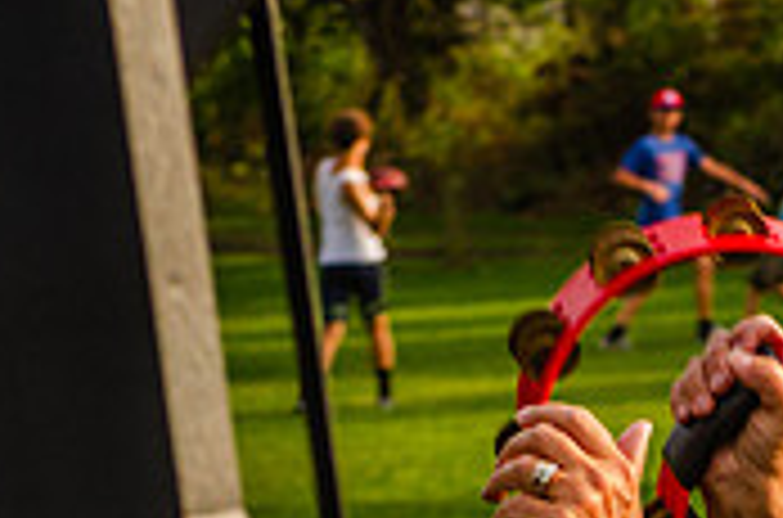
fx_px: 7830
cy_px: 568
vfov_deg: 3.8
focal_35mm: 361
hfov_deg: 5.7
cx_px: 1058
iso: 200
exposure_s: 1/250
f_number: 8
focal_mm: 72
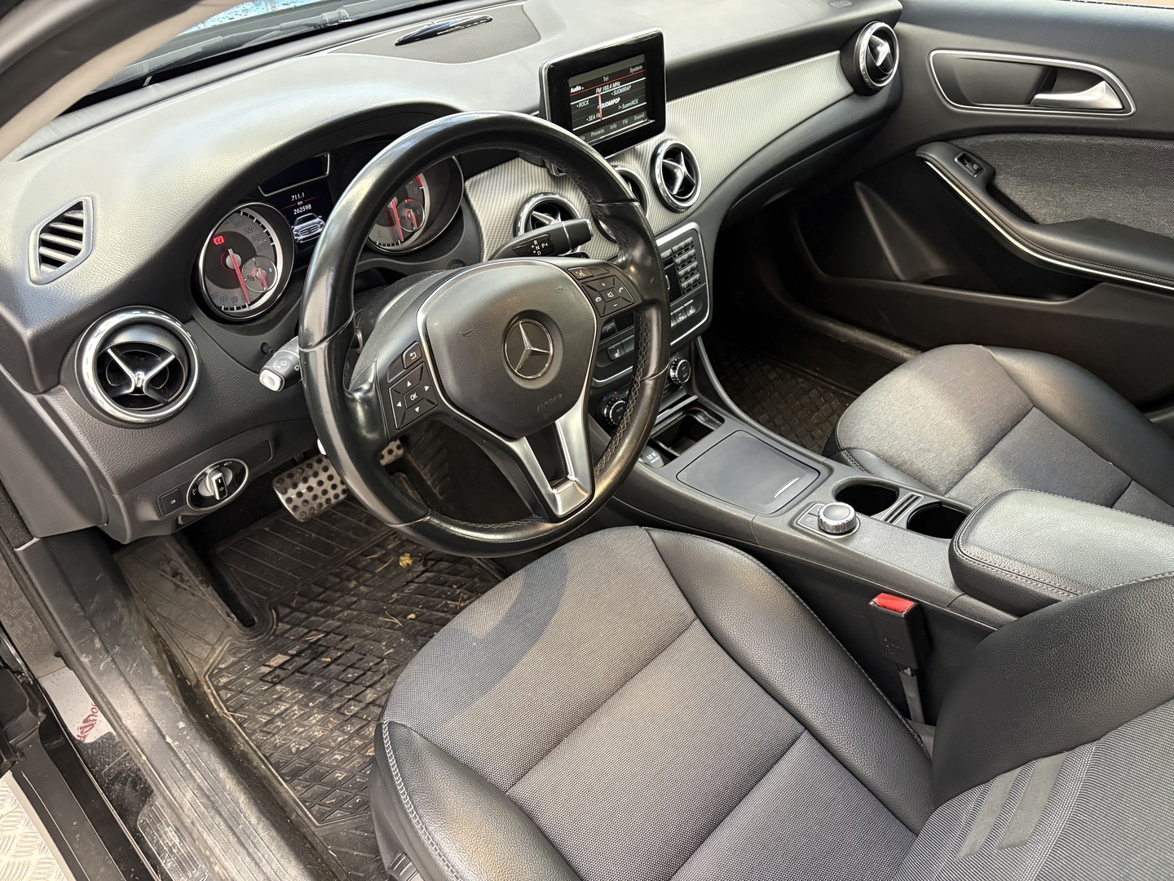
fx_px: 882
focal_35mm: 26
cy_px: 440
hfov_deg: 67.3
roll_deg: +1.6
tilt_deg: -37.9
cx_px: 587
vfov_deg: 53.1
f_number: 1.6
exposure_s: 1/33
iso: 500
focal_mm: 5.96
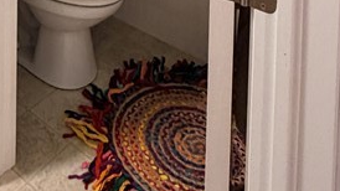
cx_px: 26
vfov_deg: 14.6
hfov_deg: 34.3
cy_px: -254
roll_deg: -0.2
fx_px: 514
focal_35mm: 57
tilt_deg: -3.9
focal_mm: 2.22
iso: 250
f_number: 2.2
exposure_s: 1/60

--- --- ---

## [WHAT NEEDS TO BE DONE]
Keep the pictures out and repeat exactly the lines from the beginning of the data through the line that contains "tilt_deg: -3.9", both ends included.

## [EXPECTED ANSWER]
fx_px: 7830
cy_px: 568
vfov_deg: 3.8
focal_35mm: 361
hfov_deg: 5.7
cx_px: 1058
iso: 200
exposure_s: 1/250
f_number: 8
focal_mm: 72
fx_px: 882
focal_35mm: 26
cy_px: 440
hfov_deg: 67.3
roll_deg: +1.6
tilt_deg: -37.9
cx_px: 587
vfov_deg: 53.1
f_number: 1.6
exposure_s: 1/33
iso: 500
focal_mm: 5.96
cx_px: 26
vfov_deg: 14.6
hfov_deg: 34.3
cy_px: -254
roll_deg: -0.2
fx_px: 514
focal_35mm: 57
tilt_deg: -3.9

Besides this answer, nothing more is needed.